Ibrahim Najjar is a lawyer, a professor of law, a Lebanese politician and a former Justice minister (2008 - 2011).
Najjar was born in 1941 in Tripoli, North Lebanon, and is an adherent of the Greek Orthodox Church.
After high school at St. Joseph's College Antoura and the French Lycée in Beirut, he studied at the Université Saint-Joseph in Beirut and in France. Ibrahim Najjar is the author of a thesis (1966) on the "potestative rights" in the French law, and of two major law books on Family laws (Successions, wills and gifts) in Lebanon, together with a law Dictionary (French Arabic and Arabic French). In 2016 Ibrahim Najjar has published three law books on French private law and Lebanese law studies.
Najjar is close to the March 14 movement and the Lebanese Forces. He was formerly a Kataeb party senior official; he founded and presided the its students bureau in early 1960s.
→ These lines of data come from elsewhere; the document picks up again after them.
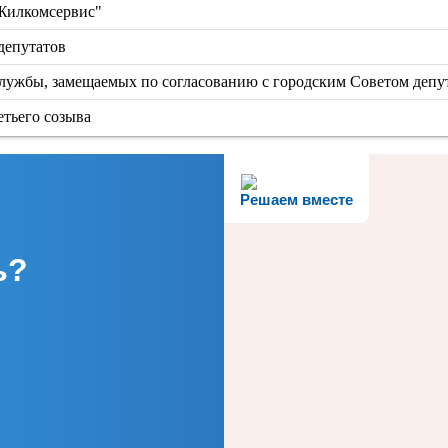
"Жилкомсервис"
депутатов
ужбы, замещаемых по согласованию с городским Советом депу
етьего созыва
Решаем вместе
ь?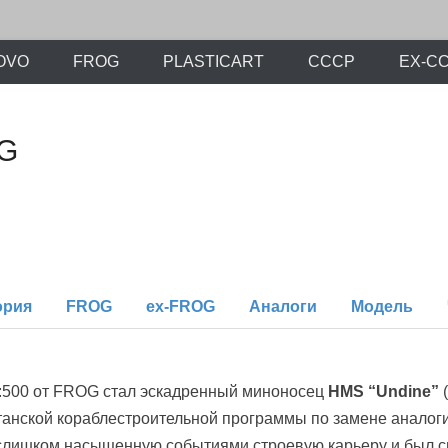
х моделей времен СССР и постсоветского периода. Проект участников с
ли.Ру
OVO
FROG
PLASTICART
СССР
EX-С
OG
ория
FROG
ex-FROG
Аналоги
Модель
:500 от FROG стал эскадренный миноносец
HMS “Undine”
(
итанской кораблестроительной программы по замене аналог
 слишком насыщенную событиями строевую карьеру и был сп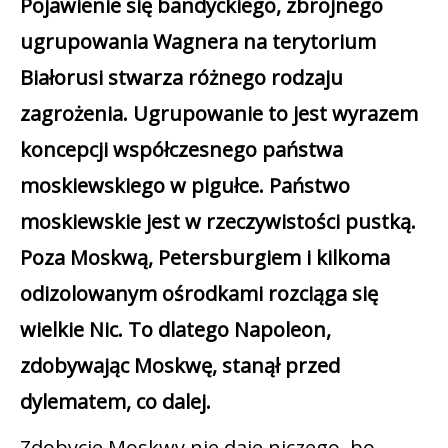
Pojawienie się bandyckiego, zbrojnego
ugrupowania Wagnera na terytorium
Białorusi stwarza różnego rodzaju
zagrożenia. Ugrupowanie to jest wyrazem
koncepcji współczesnego państwa
moskiewskiego w pigułce. Państwo
moskiewskie jest w rzeczywistości pustką.
Poza Moskwą, Petersburgiem i kilkoma
odizolowanym ośrodkami rozciąga się
wielkie Nic. To dlatego Napoleon,
zdobywając Moskwę, stanął przed
dylematem, co dalej.
Zdobycie Moskwy nie daje niczego, bo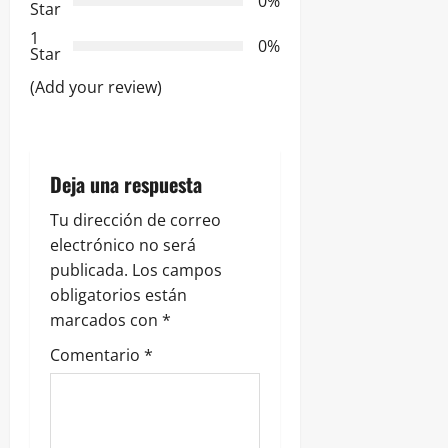
0%
Star
d
1
0%
e
Star
(Add your review)
e
n
t
Deja una respuesta
r
Tu dirección de correo
electrónico no será
a
publicada.
Los campos
obligatorios están
d
marcados con
*
a
Comentario
*
s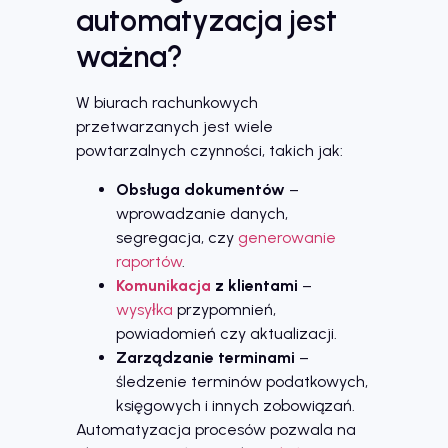
automatyzacja jest
ważna?
W biurach rachunkowych
przetwarzanych jest wiele
powtarzalnych czynności, takich jak:
Obsługa dokumentów
–
wprowadzanie danych,
segregacja, czy
generowanie
raportów
.
Komunikacja
z klientami
–
wysyłka
przypomnień,
powiadomień czy aktualizacji.
Zarządzanie terminami
–
śledzenie terminów podatkowych,
księgowych i innych zobowiązań.
Automatyzacja procesów pozwala na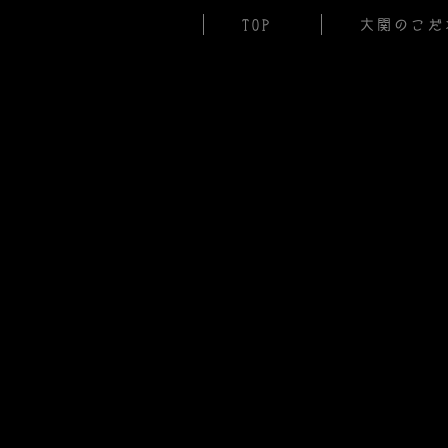
TOP
大関のこだ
He was the head of the Kataeb’s Koura district bureau from 1973 to 1978. Since 1966, Najjar is also a law professor at Saint Joseph University.
His numerous writings in the famous Dalloz Encyclopedia, the Dalloz Bulletin and the French Revue Trimestrielle de droit civil are well known. Najjar is the owner and editor of The Lebanese Review of Arab And International Arbitration since 1996; he also publishes the Saint Joseph Faculty of Law Journal, Proche Orient Etudes Juridiques, since 1975.
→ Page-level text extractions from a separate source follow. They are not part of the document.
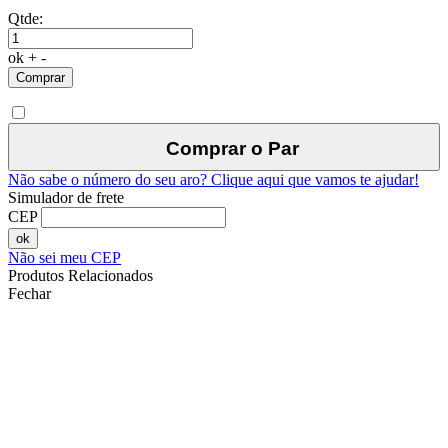
Qtde:
ok
+
-
Comprar
Comprar o Par
Não sabe o número do seu aro?
Clique aqui que vamos te ajudar!
Simulador de frete
CEP
ok
Não sei meu CEP
Produtos Relacionados
Fechar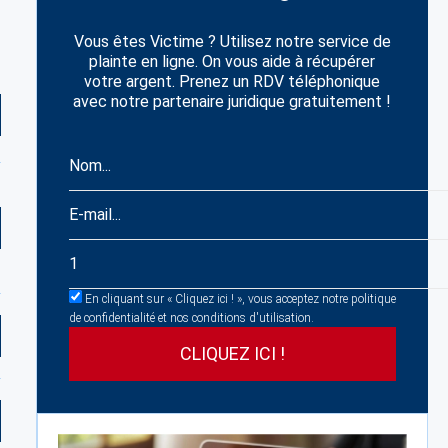
Vous êtes Victime ? Utilisez notre service de
plainte en ligne. On vous aide à récupérer
votre argent. Prenez un RDV téléphonique
avec notre partenaire juridique gratuitement !
En cliquant sur « Cliquez ici ! », vous acceptez notre politique
de confidentialité et nos conditions d'utilisation.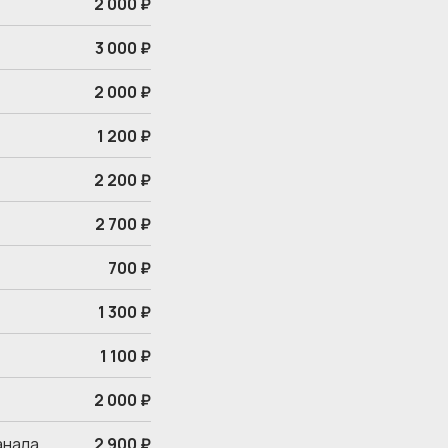
2 000 ₽
3 000 ₽
2 000 ₽
1 200 ₽
2 200 ₽
2 700 ₽
700 ₽
1 300 ₽
1 100 ₽
2 000 ₽
анала
2 900 ₽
The National medal for Human rights was attributed to Najjar in 2010 after his draft law to abolish death penalty in Lebanon. Najjar was also elected to get the Medal of honor of the St Joseph University. In June 2013, he was made Officer of the Legion of Honor by the French President of Republic; in July 2015 he was granted the decoration of Commandor of the Spanish order of Isabelle the Catholic Since 2011 Najjar is member of the International Commission against the Death Penalty.
Since June 29, 2016, Najjar is emeritus professor at the Faculty of Law of the Saint Joseph University, Lebanon.
As teacher of law, he was tutor for the previous minister of interior and municipalities, Ziad Baroud. Najjar was appointed minister of justice in July 2008 to the cabinet headed by then prime minister Fouad Siniora. In November 2009, he was again named as justice minister in the cabinet led by then prime minister Saad Hariri.